**Problem statement:** The result should be every line of the listing that holds the word "posedge".

-=-=-=-=-

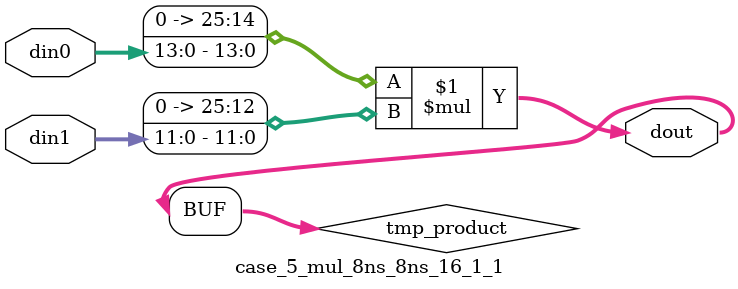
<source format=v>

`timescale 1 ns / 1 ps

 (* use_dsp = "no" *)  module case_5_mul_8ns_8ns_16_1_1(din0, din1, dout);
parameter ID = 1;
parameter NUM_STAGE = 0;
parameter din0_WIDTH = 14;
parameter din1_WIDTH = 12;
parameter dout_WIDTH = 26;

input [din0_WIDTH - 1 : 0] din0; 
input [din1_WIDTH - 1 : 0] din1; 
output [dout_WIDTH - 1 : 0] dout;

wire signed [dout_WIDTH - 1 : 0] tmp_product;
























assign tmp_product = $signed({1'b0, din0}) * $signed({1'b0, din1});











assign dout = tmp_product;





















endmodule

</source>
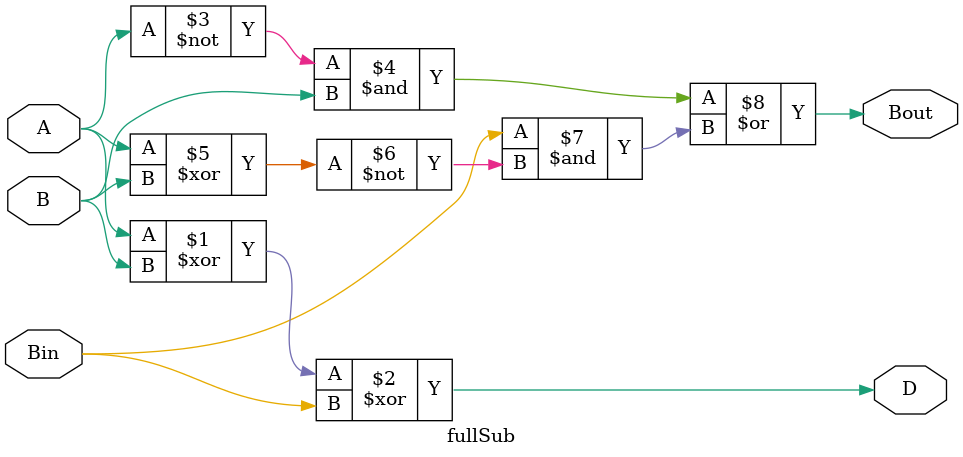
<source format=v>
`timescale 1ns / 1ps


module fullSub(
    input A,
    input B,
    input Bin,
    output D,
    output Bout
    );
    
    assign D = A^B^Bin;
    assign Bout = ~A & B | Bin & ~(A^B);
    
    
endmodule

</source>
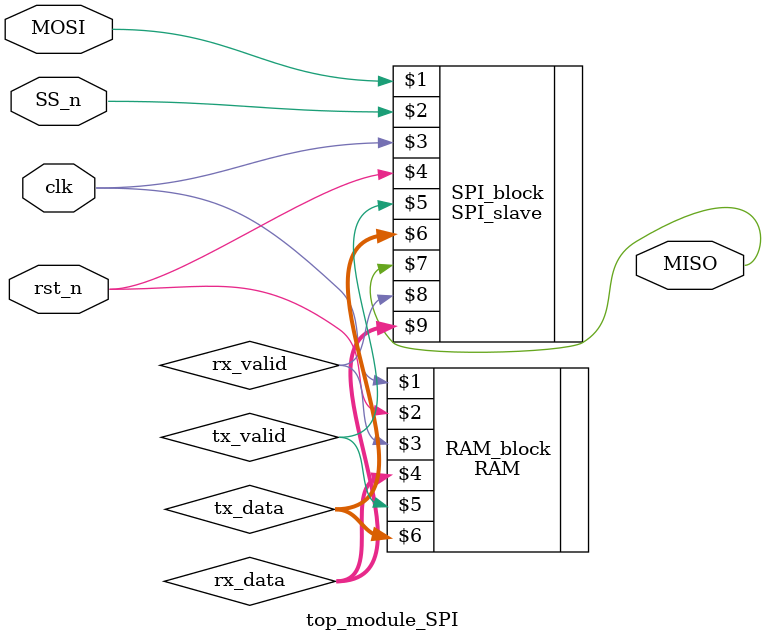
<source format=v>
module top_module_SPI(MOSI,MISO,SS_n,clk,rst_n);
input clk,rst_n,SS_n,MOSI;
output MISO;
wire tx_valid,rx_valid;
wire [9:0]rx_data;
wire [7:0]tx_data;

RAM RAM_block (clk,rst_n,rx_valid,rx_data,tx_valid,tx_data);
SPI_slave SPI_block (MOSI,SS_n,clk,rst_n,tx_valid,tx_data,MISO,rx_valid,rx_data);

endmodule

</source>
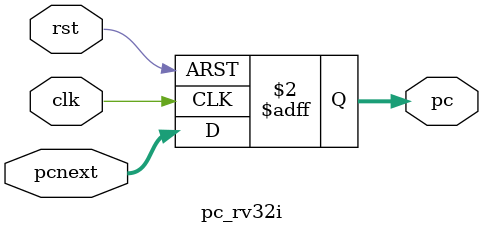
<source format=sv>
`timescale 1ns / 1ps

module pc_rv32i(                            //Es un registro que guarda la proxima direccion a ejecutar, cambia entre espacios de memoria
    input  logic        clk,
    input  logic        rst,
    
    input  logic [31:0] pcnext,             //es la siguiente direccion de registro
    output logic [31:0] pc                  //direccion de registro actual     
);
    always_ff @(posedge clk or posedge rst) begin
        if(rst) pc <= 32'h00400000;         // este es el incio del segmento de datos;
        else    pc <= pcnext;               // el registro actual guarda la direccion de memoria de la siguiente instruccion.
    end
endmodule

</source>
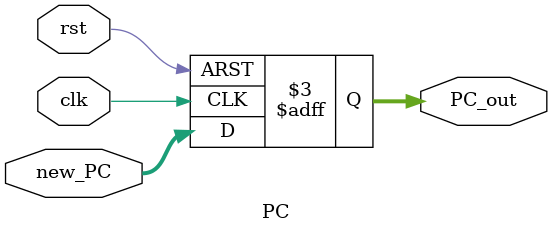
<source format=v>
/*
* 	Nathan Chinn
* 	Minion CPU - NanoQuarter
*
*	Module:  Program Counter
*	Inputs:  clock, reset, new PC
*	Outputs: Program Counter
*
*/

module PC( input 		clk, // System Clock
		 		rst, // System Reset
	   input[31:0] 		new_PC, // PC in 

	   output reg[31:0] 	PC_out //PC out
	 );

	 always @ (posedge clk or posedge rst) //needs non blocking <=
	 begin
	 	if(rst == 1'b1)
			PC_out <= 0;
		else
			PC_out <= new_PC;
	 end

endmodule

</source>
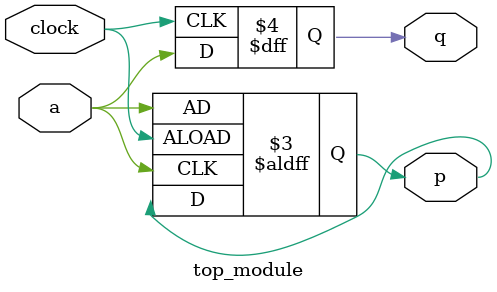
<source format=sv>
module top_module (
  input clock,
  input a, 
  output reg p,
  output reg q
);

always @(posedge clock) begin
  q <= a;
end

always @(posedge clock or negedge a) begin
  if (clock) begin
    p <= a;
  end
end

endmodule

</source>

-=-=-=-=-

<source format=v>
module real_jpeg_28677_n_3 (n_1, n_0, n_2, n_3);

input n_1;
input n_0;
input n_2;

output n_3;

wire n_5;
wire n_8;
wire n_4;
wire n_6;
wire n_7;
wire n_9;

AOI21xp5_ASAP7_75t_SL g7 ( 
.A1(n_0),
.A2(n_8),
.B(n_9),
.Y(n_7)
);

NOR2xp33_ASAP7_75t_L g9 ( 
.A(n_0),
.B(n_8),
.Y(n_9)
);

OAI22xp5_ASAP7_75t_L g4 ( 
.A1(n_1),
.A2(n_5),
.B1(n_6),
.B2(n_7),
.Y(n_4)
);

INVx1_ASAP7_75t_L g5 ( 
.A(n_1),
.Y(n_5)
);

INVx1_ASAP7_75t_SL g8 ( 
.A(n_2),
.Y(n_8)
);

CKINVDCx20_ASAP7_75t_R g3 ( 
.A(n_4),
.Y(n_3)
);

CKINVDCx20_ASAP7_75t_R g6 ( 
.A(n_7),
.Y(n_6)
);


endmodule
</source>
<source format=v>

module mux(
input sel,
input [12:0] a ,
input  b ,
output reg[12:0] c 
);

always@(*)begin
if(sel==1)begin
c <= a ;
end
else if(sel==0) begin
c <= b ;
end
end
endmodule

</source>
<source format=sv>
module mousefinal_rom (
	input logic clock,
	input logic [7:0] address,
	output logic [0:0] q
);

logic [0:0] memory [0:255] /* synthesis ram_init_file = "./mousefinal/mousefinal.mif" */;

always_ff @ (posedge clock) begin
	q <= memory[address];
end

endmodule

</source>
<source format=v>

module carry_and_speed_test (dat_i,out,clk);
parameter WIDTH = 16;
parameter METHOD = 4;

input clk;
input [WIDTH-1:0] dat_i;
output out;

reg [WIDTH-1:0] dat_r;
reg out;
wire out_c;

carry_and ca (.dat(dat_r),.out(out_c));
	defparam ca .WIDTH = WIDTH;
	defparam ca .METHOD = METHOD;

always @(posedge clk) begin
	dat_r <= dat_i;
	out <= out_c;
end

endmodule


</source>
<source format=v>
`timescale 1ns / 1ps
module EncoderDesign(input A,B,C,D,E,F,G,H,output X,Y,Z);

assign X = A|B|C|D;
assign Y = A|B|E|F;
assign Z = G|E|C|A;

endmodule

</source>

-=-=-=-=-

**Task result:**
    always_ff @(posedge clk or posedge rst) begin
	 always @ (posedge clk or posedge rst) //needs non blocking <=
always @(posedge clock) begin
always @(posedge clock or negedge a) begin
always_ff @ (posedge clock) begin
always @(posedge clk) begin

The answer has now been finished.